[foreign-jextract] RFR: MemorySegmentPool + Allocator [v5]
Maurizio Cimadamore
mcimadamore at openjdk.java.net
Tue Apr 20 11:06:22 UTC 2021
On Tue, 20 Apr 2021 10:53:21 GMT, Radoslaw Smogura <github.com+7535718+rsmogura at openjdk.org> wrote:
> Malloc / free actually use internally some good optimized algorithms.
>
> (I briefly checked implementation of malloc and it sometimes uses arenas to allocate memory, I think that zeroing can happen due to system allocating zeroed page).
I don't think malloc concerns with zeroing - calloc does (and yes, calloc exploits behavior of mmap to avoid redundant zeroing when requesting large allocations).
>
> However, AFIK, malloc / free have a tendency to fragmentize memory, and generally C guys avoids it due to fragmentization of memory.
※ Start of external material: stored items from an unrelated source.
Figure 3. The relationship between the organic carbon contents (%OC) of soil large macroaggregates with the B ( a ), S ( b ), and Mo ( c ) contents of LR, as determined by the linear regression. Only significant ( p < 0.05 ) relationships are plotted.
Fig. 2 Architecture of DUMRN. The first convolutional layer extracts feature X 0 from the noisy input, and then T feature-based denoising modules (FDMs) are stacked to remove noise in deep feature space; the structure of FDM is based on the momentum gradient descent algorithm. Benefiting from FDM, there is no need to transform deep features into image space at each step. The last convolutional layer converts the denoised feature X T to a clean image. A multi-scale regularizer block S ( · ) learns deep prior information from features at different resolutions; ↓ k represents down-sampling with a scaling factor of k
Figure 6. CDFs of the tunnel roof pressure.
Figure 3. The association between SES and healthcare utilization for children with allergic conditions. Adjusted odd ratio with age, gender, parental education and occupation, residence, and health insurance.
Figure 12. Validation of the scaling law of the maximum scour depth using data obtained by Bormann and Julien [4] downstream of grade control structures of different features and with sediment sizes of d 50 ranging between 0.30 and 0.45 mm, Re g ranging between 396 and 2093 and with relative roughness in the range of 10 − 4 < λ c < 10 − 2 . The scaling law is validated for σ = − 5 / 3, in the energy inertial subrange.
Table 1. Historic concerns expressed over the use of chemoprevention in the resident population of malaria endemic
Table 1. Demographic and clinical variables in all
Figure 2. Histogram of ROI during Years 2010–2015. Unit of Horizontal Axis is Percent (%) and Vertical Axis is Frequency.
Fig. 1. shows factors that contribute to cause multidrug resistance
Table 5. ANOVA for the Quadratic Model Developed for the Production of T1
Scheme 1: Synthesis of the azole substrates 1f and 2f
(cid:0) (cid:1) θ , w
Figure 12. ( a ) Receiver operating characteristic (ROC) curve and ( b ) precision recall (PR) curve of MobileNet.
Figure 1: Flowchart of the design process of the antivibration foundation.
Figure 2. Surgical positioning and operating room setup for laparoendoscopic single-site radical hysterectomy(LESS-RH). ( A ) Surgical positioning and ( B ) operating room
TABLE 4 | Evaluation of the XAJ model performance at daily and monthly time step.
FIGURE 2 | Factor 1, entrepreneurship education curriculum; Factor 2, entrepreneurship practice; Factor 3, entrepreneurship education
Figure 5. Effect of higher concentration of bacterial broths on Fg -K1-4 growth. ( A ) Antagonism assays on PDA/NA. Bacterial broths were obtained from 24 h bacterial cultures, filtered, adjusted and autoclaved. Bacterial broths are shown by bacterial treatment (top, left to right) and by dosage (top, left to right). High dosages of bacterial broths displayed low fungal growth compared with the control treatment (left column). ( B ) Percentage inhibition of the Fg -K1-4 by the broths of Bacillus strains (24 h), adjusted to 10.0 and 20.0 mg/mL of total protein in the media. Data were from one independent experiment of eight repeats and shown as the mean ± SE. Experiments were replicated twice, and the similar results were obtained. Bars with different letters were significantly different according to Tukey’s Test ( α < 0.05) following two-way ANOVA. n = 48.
Sure, I guess my point was more related on the need of a custom allocator in your specific case - there are many sources for overhead associated to MemorySegment::allocateNative:
* memory zeroing (cost grows linearly with allocated size)
* update memory limits (2 CAS on allocation, 2 CAS on free)
* some memory checks in Unsafe::allocateMemory
* alignment checks and slicing
* cost of malloc/free
If you just call "malloc" as is (CLinker::allocateMemory) - and then wrap the results in a segment (MemoryAddress::asSegment) the numbers you get are typically quite good (this is, essentially, what the `unsafe` benchmark does). So the question is: have you tried something like this with your IO implementation and see which numbers are coming out? In other words, are you sure that the reasons you are trying to avoid malloc/free have to do with malloc/free themselves, rather than to the extra overhead/bookkeeping added by `MemorySegment::allocateNative` ?
Of course, if you have experienced fragmentation issues with malloc, the ideas above are not going to help, and I agree that a better allocator is needed.